Collected data:
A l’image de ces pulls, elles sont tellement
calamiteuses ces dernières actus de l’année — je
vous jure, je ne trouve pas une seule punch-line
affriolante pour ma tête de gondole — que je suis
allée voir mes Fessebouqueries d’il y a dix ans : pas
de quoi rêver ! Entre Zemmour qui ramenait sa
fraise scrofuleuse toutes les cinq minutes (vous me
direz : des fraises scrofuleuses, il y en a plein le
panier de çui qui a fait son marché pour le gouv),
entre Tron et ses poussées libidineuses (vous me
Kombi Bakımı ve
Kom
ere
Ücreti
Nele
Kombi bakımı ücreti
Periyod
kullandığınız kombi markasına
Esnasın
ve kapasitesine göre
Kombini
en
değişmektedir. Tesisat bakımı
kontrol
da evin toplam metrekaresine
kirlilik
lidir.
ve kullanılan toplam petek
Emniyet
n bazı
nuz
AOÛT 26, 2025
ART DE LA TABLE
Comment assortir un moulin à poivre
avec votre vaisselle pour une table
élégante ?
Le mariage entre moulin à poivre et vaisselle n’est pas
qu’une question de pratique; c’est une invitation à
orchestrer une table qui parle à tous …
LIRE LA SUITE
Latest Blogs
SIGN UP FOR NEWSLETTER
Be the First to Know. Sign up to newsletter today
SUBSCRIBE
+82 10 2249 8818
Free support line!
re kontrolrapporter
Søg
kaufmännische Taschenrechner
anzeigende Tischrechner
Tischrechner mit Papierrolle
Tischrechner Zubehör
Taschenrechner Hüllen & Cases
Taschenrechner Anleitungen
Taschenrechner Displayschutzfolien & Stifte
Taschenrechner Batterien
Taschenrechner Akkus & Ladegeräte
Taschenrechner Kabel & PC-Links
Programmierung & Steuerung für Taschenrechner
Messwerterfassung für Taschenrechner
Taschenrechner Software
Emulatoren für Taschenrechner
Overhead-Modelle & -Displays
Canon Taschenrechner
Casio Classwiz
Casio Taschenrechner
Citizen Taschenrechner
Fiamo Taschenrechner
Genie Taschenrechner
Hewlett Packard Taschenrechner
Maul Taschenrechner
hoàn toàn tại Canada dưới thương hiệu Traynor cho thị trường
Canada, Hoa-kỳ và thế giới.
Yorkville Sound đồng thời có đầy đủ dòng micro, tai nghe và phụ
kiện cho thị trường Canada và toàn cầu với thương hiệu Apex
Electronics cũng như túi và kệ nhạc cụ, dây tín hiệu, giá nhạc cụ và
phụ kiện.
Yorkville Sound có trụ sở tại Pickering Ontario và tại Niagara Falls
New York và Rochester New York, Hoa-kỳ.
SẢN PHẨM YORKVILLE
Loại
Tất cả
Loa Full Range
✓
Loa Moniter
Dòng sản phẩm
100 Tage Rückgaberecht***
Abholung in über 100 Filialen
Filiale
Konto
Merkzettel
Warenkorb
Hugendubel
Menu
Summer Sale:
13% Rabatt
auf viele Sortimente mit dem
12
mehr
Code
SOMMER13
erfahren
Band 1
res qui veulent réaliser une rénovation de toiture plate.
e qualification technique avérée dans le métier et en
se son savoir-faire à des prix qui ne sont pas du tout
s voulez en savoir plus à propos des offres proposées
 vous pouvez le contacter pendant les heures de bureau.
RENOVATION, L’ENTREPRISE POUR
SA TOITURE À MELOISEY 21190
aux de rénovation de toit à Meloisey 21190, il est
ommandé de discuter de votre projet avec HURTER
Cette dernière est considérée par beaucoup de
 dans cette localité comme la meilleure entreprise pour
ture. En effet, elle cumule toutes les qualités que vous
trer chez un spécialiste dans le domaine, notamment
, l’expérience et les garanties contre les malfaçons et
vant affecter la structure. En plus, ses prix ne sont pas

WHAT THE TASK REQUIRES. Duplicate every line of the entries above, character for character, keeping the original line breaks.

PROBLEM SOLUTION.
A l’image de ces pulls, elles sont tellement
calamiteuses ces dernières actus de l’année — je
vous jure, je ne trouve pas une seule punch-line
affriolante pour ma tête de gondole — que je suis
allée voir mes Fessebouqueries d’il y a dix ans : pas
de quoi rêver ! Entre Zemmour qui ramenait sa
fraise scrofuleuse toutes les cinq minutes (vous me
direz : des fraises scrofuleuses, il y en a plein le
panier de çui qui a fait son marché pour le gouv),
entre Tron et ses poussées libidineuses (vous me
Kombi Bakımı ve
Kom
ere
Ücreti
Nele
Kombi bakımı ücreti
Periyod
kullandığınız kombi markasına
Esnasın
ve kapasitesine göre
Kombini
en
değişmektedir. Tesisat bakımı
kontrol
da evin toplam metrekaresine
kirlilik
lidir.
ve kullanılan toplam petek
Emniyet
n bazı
nuz
AOÛT 26, 2025
ART DE LA TABLE
Comment assortir un moulin à poivre
avec votre vaisselle pour une table
élégante ?
Le mariage entre moulin à poivre et vaisselle n’est pas
qu’une question de pratique; c’est une invitation à
orchestrer une table qui parle à tous …
LIRE LA SUITE
Latest Blogs
SIGN UP FOR NEWSLETTER
Be the First to Know. Sign up to newsletter today
SUBSCRIBE
+82 10 2249 8818
Free support line!
re kontrolrapporter
Søg
kaufmännische Taschenrechner
anzeigende Tischrechner
Tischrechner mit Papierrolle
Tischrechner Zubehör
Taschenrechner Hüllen & Cases
Taschenrechner Anleitungen
Taschenrechner Displayschutzfolien & Stifte
Taschenrechner Batterien
Taschenrechner Akkus & Ladegeräte
Taschenrechner Kabel & PC-Links
Programmierung & Steuerung für Taschenrechner
Messwerterfassung für Taschenrechner
Taschenrechner Software
Emulatoren für Taschenrechner
Overhead-Modelle & -Displays
Canon Taschenrechner
Casio Classwiz
Casio Taschenrechner
Citizen Taschenrechner
Fiamo Taschenrechner
Genie Taschenrechner
Hewlett Packard Taschenrechner
Maul Taschenrechner
hoàn toàn tại Canada dưới thương hiệu Traynor cho thị trường
Canada, Hoa-kỳ và thế giới.
Yorkville Sound đồng thời có đầy đủ dòng micro, tai nghe và phụ
kiện cho thị trường Canada và toàn cầu với thương hiệu Apex
Electronics cũng như túi và kệ nhạc cụ, dây tín hiệu, giá nhạc cụ và
phụ kiện.
Yorkville Sound có trụ sở tại Pickering Ontario và tại Niagara Falls
New York và Rochester New York, Hoa-kỳ.
SẢN PHẨM YORKVILLE
Loại
Tất cả
Loa Full Range
✓
Loa Moniter
Dòng sản phẩm
100 Tage Rückgaberecht***
Abholung in über 100 Filialen
Filiale
Konto
Merkzettel
Warenkorb
Hugendubel
Menu
Summer Sale:
13% Rabatt
auf viele Sortimente mit dem
12
mehr
Code
SOMMER13
erfahren
Band 1
res qui veulent réaliser une rénovation de toiture plate.
e qualification technique avérée dans le métier et en
se son savoir-faire à des prix qui ne sont pas du tout
s voulez en savoir plus à propos des offres proposées
 vous pouvez le contacter pendant les heures de bureau.
RENOVATION, L’ENTREPRISE POUR
SA TOITURE À MELOISEY 21190
aux de rénovation de toit à Meloisey 21190, il est
ommandé de discuter de votre projet avec HURTER
Cette dernière est considérée par beaucoup de
 dans cette localité comme la meilleure entreprise pour
ture. En effet, elle cumule toutes les qualités que vous
trer chez un spécialiste dans le domaine, notamment
, l’expérience et les garanties contre les malfaçons et
vant affecter la structure. En plus, ses prix ne sont pas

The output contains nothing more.